▸ **TO BE DONE**
Copy out the lines from the one with "[302, 90, 346, 127]" up to and including the one with "the table is made of wood", unchanged.

(Items saved from a collection)

:::::

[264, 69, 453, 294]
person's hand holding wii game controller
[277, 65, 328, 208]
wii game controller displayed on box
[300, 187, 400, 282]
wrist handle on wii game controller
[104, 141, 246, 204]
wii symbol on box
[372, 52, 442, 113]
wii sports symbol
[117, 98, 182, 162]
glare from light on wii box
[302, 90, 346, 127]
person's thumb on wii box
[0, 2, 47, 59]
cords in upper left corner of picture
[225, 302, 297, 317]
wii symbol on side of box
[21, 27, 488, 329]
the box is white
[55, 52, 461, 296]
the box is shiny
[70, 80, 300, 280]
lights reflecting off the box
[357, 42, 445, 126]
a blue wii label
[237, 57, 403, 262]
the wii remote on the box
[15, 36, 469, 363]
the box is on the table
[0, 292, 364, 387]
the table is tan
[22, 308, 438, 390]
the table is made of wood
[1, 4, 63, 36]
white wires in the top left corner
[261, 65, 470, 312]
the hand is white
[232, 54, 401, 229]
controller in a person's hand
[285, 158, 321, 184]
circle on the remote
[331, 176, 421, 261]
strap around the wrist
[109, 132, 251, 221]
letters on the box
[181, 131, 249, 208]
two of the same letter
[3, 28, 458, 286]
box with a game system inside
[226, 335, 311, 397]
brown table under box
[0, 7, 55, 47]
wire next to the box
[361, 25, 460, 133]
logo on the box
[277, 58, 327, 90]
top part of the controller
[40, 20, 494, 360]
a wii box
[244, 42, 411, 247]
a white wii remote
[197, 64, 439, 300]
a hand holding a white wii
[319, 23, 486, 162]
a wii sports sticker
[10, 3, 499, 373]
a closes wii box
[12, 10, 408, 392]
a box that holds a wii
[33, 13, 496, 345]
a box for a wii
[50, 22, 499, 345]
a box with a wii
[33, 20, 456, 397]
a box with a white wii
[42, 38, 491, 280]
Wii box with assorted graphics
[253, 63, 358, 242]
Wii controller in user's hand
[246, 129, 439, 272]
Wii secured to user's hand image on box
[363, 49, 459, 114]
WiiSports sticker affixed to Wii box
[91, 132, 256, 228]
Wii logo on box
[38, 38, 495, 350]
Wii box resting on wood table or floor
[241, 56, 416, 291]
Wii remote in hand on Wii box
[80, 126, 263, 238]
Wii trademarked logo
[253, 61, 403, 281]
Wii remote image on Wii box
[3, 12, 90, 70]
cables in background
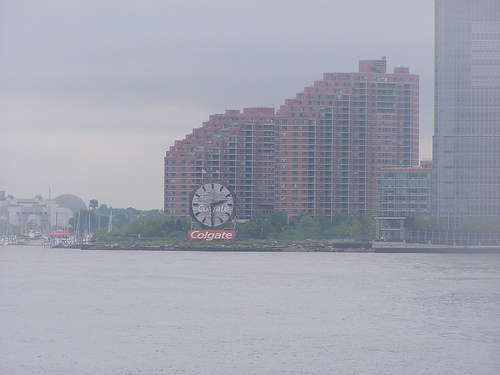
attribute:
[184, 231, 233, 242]
sign — red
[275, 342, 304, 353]
ripples — small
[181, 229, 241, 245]
sign — red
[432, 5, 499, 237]
skyscraper — tall, grey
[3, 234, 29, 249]
boat — floating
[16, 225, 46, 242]
boat — floating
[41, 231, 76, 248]
boat — floating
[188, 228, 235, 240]
sign — red, white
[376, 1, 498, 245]
building — tall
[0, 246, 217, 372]
ripples — small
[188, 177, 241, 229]
clock — large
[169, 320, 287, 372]
ripples — small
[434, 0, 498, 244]
building — tall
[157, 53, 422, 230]
building — red, tall, brick, large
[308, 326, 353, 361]
ripples — small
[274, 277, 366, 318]
ripples — small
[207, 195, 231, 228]
hands — black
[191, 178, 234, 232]
face — clear, round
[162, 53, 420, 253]
building — brick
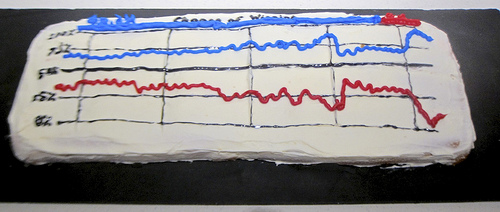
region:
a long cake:
[10, 12, 497, 194]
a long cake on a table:
[16, 20, 482, 209]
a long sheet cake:
[15, 21, 499, 155]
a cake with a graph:
[23, 20, 497, 195]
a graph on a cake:
[29, 10, 449, 191]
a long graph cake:
[29, 21, 490, 208]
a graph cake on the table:
[32, 30, 491, 210]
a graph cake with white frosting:
[28, 32, 499, 201]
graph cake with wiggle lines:
[40, 21, 449, 163]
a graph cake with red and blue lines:
[23, 10, 494, 191]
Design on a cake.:
[40, 19, 461, 169]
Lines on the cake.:
[83, 33, 432, 133]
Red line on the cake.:
[49, 65, 299, 133]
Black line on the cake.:
[70, 49, 327, 98]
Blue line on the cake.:
[67, 32, 280, 72]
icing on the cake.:
[131, 92, 417, 209]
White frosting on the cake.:
[164, 99, 468, 195]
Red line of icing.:
[233, 57, 344, 117]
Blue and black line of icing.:
[185, 26, 267, 98]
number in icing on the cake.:
[42, 34, 77, 62]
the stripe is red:
[50, 74, 440, 133]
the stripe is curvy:
[47, 75, 443, 125]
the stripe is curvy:
[60, 30, 417, 67]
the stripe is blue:
[55, 29, 435, 59]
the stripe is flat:
[75, 13, 384, 27]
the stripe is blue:
[76, 10, 394, 29]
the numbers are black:
[28, 25, 67, 127]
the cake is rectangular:
[5, 0, 473, 190]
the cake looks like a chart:
[43, 4, 442, 124]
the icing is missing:
[438, 135, 468, 157]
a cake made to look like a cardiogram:
[6, 18, 488, 174]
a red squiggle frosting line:
[49, 74, 454, 129]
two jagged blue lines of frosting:
[57, 16, 445, 70]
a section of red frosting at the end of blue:
[376, 10, 426, 32]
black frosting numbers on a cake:
[35, 29, 72, 129]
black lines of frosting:
[65, 96, 135, 125]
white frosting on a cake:
[49, 128, 170, 160]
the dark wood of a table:
[171, 161, 298, 198]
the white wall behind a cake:
[441, 0, 468, 8]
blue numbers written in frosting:
[79, 12, 146, 29]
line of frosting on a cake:
[51, 76, 448, 131]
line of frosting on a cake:
[58, 25, 441, 65]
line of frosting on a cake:
[65, 13, 428, 31]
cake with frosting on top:
[12, 14, 488, 192]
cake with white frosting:
[4, 1, 474, 203]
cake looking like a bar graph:
[5, 6, 482, 196]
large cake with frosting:
[5, 4, 486, 202]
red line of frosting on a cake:
[45, 67, 457, 147]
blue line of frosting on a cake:
[51, 26, 443, 77]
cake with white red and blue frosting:
[0, 1, 477, 187]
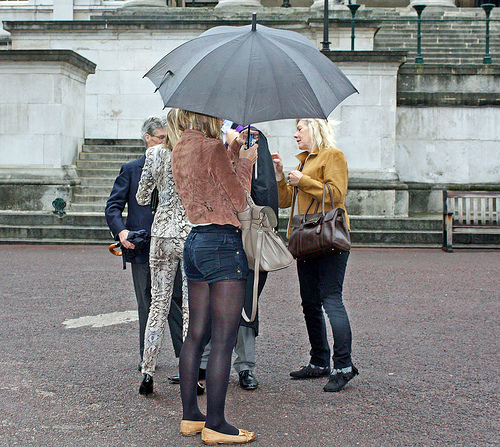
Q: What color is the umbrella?
A: Black.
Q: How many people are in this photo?
A: Five.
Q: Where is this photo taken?
A: On a street.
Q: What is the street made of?
A: Asphalt.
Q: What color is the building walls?
A: Gray.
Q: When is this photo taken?
A: Daytime.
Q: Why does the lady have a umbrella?
A: It's about to rain.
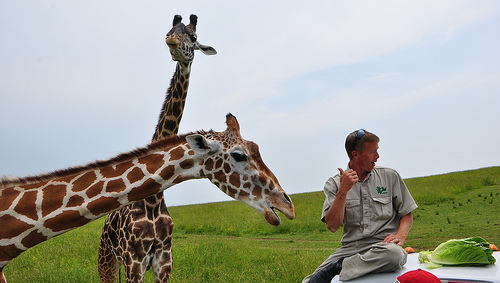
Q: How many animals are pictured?
A: 2.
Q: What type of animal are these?
A: Giraffes.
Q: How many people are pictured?
A: 1.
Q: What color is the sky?
A: Blue.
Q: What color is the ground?
A: Green.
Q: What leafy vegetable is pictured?
A: Lettuce.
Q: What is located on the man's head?
A: Sunglasses.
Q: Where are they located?
A: On safari.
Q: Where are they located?
A: On a field.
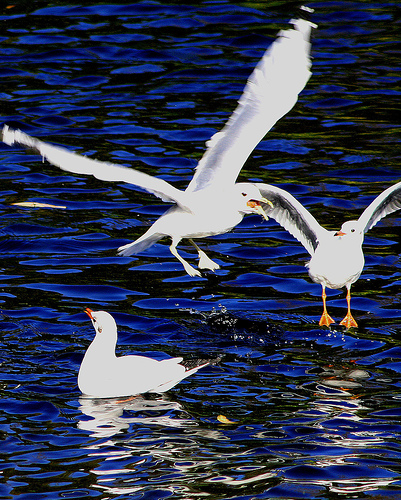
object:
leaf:
[217, 415, 237, 425]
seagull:
[60, 294, 222, 399]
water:
[0, 3, 401, 500]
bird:
[0, 20, 315, 279]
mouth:
[246, 195, 274, 221]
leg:
[168, 244, 201, 278]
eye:
[241, 191, 247, 198]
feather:
[268, 21, 311, 80]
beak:
[333, 230, 346, 237]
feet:
[318, 311, 335, 328]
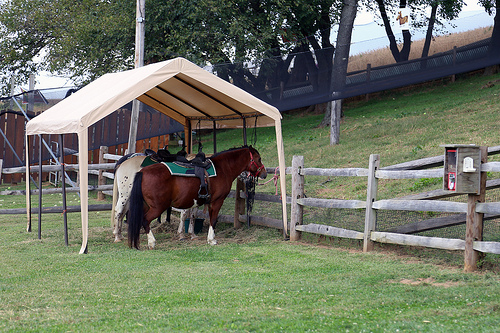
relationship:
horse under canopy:
[126, 144, 271, 252] [13, 46, 296, 246]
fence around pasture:
[0, 140, 500, 271] [1, 0, 498, 330]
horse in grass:
[126, 144, 271, 252] [123, 290, 371, 321]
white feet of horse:
[202, 225, 220, 248] [126, 144, 271, 252]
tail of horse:
[128, 171, 143, 250] [129, 152, 278, 250]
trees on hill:
[1, 0, 458, 100] [325, 6, 500, 187]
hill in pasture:
[325, 78, 461, 160] [50, 130, 439, 318]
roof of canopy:
[20, 46, 287, 128] [13, 46, 296, 246]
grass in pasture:
[157, 246, 276, 321] [1, 0, 498, 330]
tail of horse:
[128, 171, 143, 250] [126, 144, 271, 252]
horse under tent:
[126, 144, 271, 246] [13, 65, 298, 250]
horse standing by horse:
[126, 144, 271, 252] [112, 137, 150, 239]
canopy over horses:
[13, 46, 296, 246] [108, 144, 208, 237]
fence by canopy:
[0, 140, 500, 271] [13, 46, 296, 246]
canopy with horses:
[13, 46, 296, 246] [105, 141, 266, 246]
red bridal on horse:
[239, 146, 271, 185] [137, 131, 328, 253]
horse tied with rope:
[126, 144, 271, 252] [247, 166, 280, 195]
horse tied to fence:
[126, 144, 271, 252] [284, 147, 499, 274]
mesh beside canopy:
[1, 10, 498, 169] [13, 46, 296, 246]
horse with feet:
[126, 144, 271, 252] [139, 221, 226, 254]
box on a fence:
[430, 139, 487, 216] [341, 171, 487, 236]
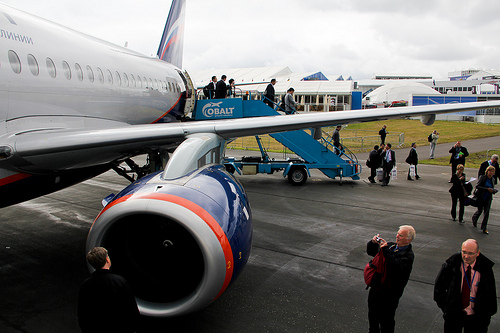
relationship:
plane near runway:
[4, 10, 497, 292] [3, 139, 499, 329]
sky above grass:
[9, 1, 499, 85] [214, 99, 499, 164]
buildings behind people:
[200, 62, 499, 128] [207, 73, 499, 321]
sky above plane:
[9, 1, 499, 85] [4, 10, 497, 292]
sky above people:
[9, 1, 499, 85] [207, 73, 499, 321]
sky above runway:
[9, 1, 499, 85] [3, 139, 499, 329]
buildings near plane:
[200, 62, 499, 128] [4, 10, 497, 292]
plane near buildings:
[4, 10, 497, 292] [200, 62, 499, 128]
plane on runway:
[4, 10, 497, 292] [3, 139, 499, 329]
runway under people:
[3, 139, 499, 329] [207, 73, 499, 321]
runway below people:
[3, 139, 499, 329] [207, 73, 499, 321]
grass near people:
[214, 99, 499, 164] [207, 73, 499, 321]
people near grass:
[207, 73, 499, 321] [214, 99, 499, 164]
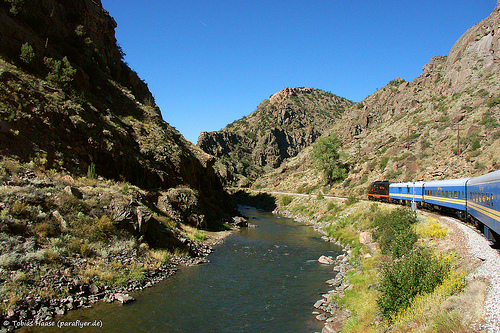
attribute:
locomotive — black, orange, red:
[361, 178, 389, 201]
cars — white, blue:
[389, 167, 500, 248]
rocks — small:
[318, 246, 352, 314]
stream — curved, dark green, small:
[49, 199, 334, 333]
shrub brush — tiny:
[372, 210, 447, 310]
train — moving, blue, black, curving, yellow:
[367, 170, 499, 246]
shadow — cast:
[230, 185, 283, 213]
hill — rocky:
[1, 1, 231, 216]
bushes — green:
[16, 43, 98, 111]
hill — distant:
[199, 69, 343, 163]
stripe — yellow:
[387, 191, 499, 218]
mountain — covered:
[203, 71, 402, 175]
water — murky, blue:
[238, 208, 310, 271]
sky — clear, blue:
[104, 1, 487, 154]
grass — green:
[337, 260, 382, 331]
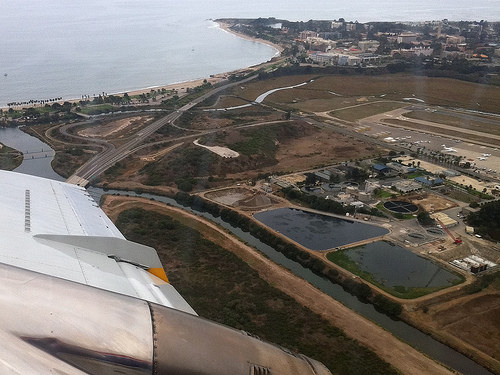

:::::

▸ **TASK OUTPUT**
[302, 90, 346, 127]
person's thumb on wii box
[0, 2, 47, 59]
cords in upper left corner of picture
[225, 302, 297, 317]
wii symbol on side of box
[21, 27, 488, 329]
the box is white
[55, 52, 461, 296]
the box is shiny
[70, 80, 300, 280]
lights reflecting off the box
[357, 42, 445, 126]
a blue wii label
[237, 57, 403, 262]
the wii remote on the box
[15, 36, 469, 363]
the box is on the table
[0, 292, 364, 387]
the table is tan
[22, 308, 438, 390]
the table is made of wood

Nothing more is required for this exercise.